Devotional: How to Live Together in This World, 1 Peter 5:1-14

Outline 1 Peter 5.1-14

Peter closes his letter with some practical application about how believers should live together in a way that will reflect God’s grace in this world of suffering and trials. In this chapter he gives two basic commands about church relationships. Church leaders are to shepherd the church. That is, they are to sacrificially serve and protect the church by being living examples of a gracious lifestyle and submission to the needs of their people. The command to all the church is that all their relationships be characterized by a humility that entrusts all of life to God’s care, controls oneself to avoid self-indulgence and stays faithful despite suffering. The promised outcome of this lifestyle is eternal, unfading glory. All of us are called to faithfully live out God’s grace in the power he provides.

Peter calls leaders to serve their people as “under-shepherds” of Jesus. (5:1-4) Their people are to be regarded as belonging to Jesus and placed under the leaders’ care by Jesus. The task of the leader is to train and serve the people as Jesus did. Thus, pastoring (shepherding) can only be done in close relationship with people. Just as Jesus modeled the behavior he was teaching, a pastor/leader must be closely connected with the people so he can know and meet their needs. The pastor should be willing to share the sufferings and trials of the those being ministered to.
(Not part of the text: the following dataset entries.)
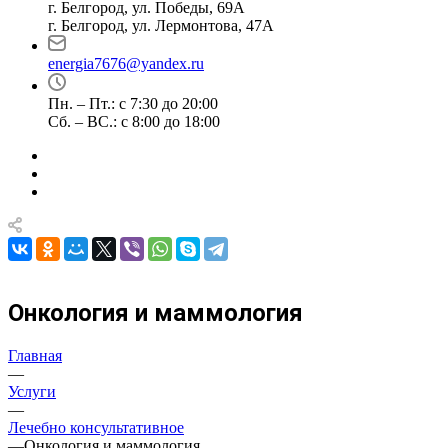
г. Белгород, ул. Победы, 69А
г. Белгород, ул. Лермонтова, 47А
energia7676@yandex.ru
Пн. – Пт.: с 7:30 до 20:00
Сб. – ВС.: с 8:00 до 18:00
Онкология и маммология
Главная
—
Услуги
—
Лечебно консультативное
—
Онкология и маммология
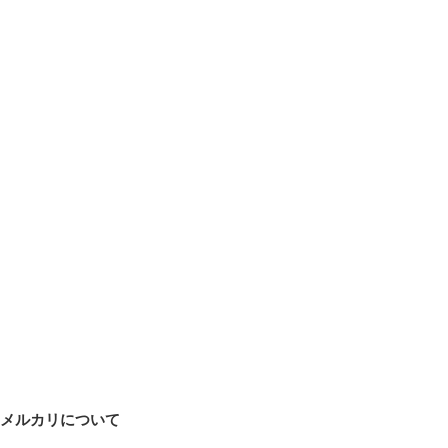
メルカリについて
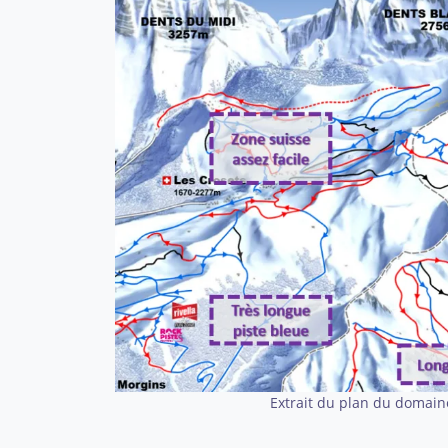
Extrait du plan du domaine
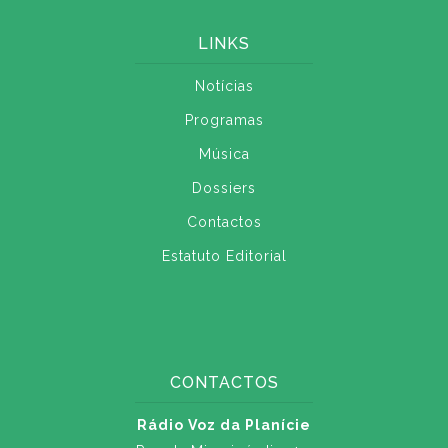
LINKS
Notícias
Programas
Música
Dossiers
Contactos
Estatuto Editorial
CONTACTOS
Rádio Voz da Planície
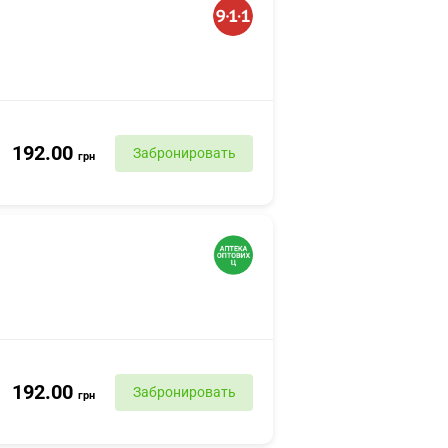
192.00
Забронировать
грн
192.00
Забронировать
грн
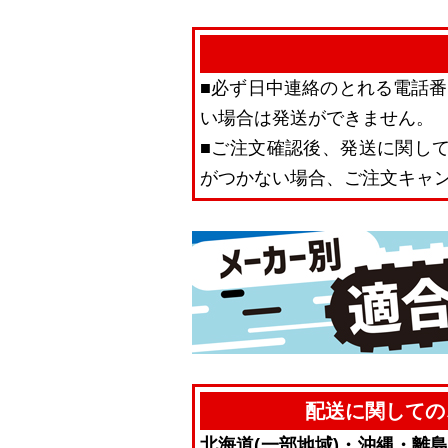
■必ず日中連絡のとれる電話
い場合は発送ができません。
■ご注文確認後、発送に関し
がつかない場合、ご注文キャ
配送に関しての
北海道(一部地域)・沖縄・離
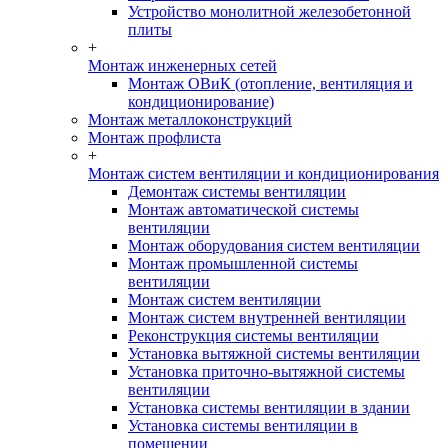
Устройство монолитной железобетонной
плиты
+
Монтаж инженерных сетей
Монтаж ОВиК (отопление, вентиляция и
кондиционирование)
Монтаж металлоконструкций
Монтаж профлиста
+
Монтаж систем вентиляции и кондиционирования
Демонтаж системы вентиляции
Монтаж автоматической системы
вентиляции
Монтаж оборудования систем вентиляции
Монтаж промышленной системы
вентиляции
Монтаж систем вентиляции
Монтаж систем внутренней вентиляции
Реконструкция системы вентиляции
Установка вытяжной системы вентиляции
Установка приточно-вытяжной системы
вентиляции
Установка системы вентиляции в здании
Установка системы вентиляции в
помещении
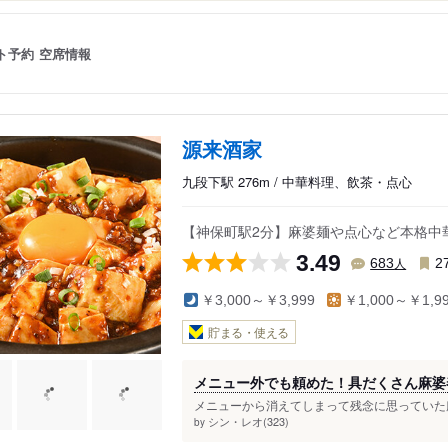
ト予約
空席情報
源来酒家
九段下駅 276m / 中華料理、飲茶・点心
【神保町駅2分】麻婆麺や点心など本格中
3.49
人
683
2
￥3,000～￥3,999
￥1,000～￥1,9
貯まる・使える
メニュー外でも頼めた！具だくさん麻婆
メニューから消えてしまって残念に思っていた麻
シン・レオ(323)
by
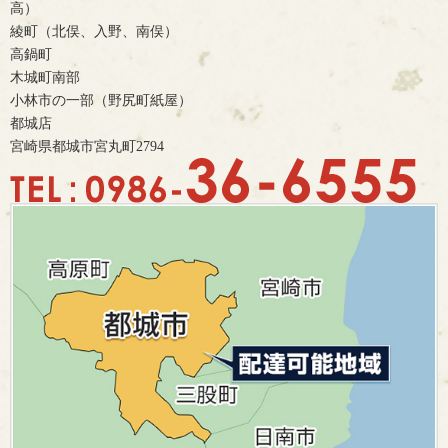
高）
綾町（北俣、入野、南俣）
高鍋町
木城町南部
小林市の一部（野尻町紙屋）
都城店
宮崎県都城市宮丸町2794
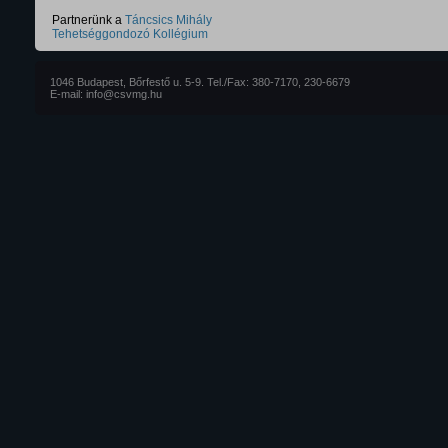
Partnerünk a
Táncsics Mihály
Tehetséggondozó Kollégium
1046 Budapest, Bőrfestő u. 5-9. Tel./Fax: 380-7170, 230-6679
E-mail: info@csvmg.hu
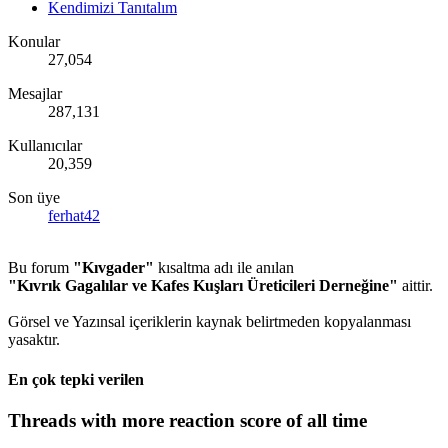
Kendimizi Tanıtalım
Konular
27,054
Mesajlar
287,131
Kullanıcılar
20,359
Son üye
ferhat42
Bu forum
"Kıvgader"
kısaltma adı ile anılan
"Kıvrık Gagalılar ve Kafes Kuşları Üreticileri Derneğine"
aittir.
Görsel ve Yazınsal içeriklerin kaynak belirtmeden kopyalanması
yasaktır.
En çok tepki verilen
Threads with more reaction score of all time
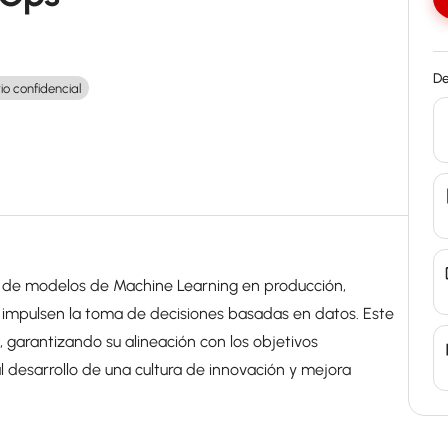
De
io confidencial
n de modelos de Machine Learning en producción,
ue impulsen la toma de decisiones basadas en datos. Este
, garantizando su alineación con los objetivos
l desarrollo de una cultura de innovación y mejora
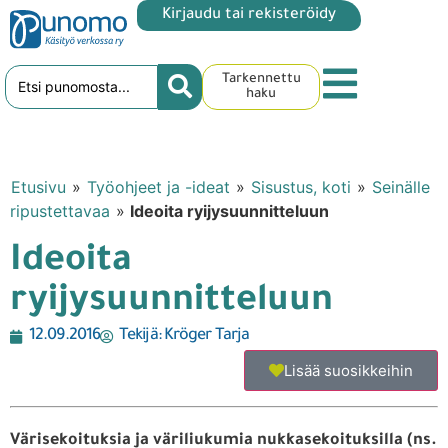
Kirjaudu tai rekisteröidy
Tarkennettu
haku
Etusivu
»
Työohjeet ja -ideat
»
Sisustus, koti
»
Seinälle
ripustettavaa
»
Ideoita ryijysuunnitteluun
Ideoita
ryijysuunnitteluun
12.09.2016
Tekijä:
Kröger Tarja
Lisää suosikkeihin
Värisekoituksia ja väriliukumia nukkasekoituksilla (ns.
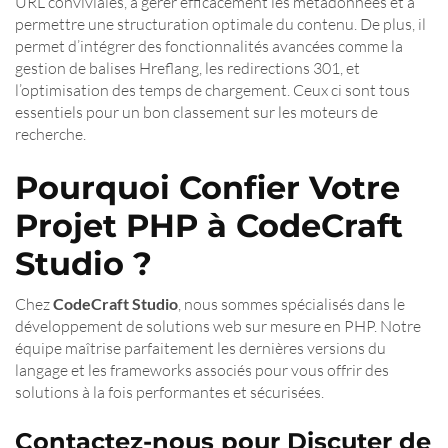
URL conviviales, à gérer efficacement les métadonnées et à
permettre une structuration optimale du contenu. De plus, il
permet d’intégrer des fonctionnalités avancées comme la
gestion de balises Hreflang, les redirections 301, et
l’optimisation des temps de chargement. Ceux ci sont tous
essentiels pour un bon classement sur les moteurs de
recherche.
Pourquoi Confier Votre
Projet PHP à CodeCraft
Studio ?
Chez
CodeCraft Studio
, nous sommes spécialisés dans le
développement de solutions web sur mesure en PHP. Notre
équipe maîtrise parfaitement les dernières versions du
langage et les frameworks associés pour vous offrir des
solutions à la fois performantes et sécurisées.
Contactez-nous pour Discuter de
Church leadership must be a calling to serve, model, teach and lead, not just a profession. A church leader must be Jesus to the church even if that means that one must give their life for the people.

The attitude driving all relationships must be humility. (5:4-11) Humility should permeate every aspect of our behavior. In our relationship with God it means that we give up control completely and trust his care for us. Instead of worrying about what we cannot control we pray in a way that hands over all these problems to our faithful Creator. Instead of giving Satan an opening by indulging our selfishness, we watch ourselves and remind ourselves of the truth of who we are and what is really important. Instead of self-pity in trials, we join in service and prayer with our fellow-believers who are also suffering. We keep the proper perspective that trials are short-term and God promises that whatever was lost will be restored, that what seems in doubt now will be confirmed, what is weak now will be strengthened, and that all these troubles will end with us being established in eternal glory.

It is only with this perspective (5:12-14) that we can live out God’s grace in the power he provides and experience the peace that comes from being in Christ.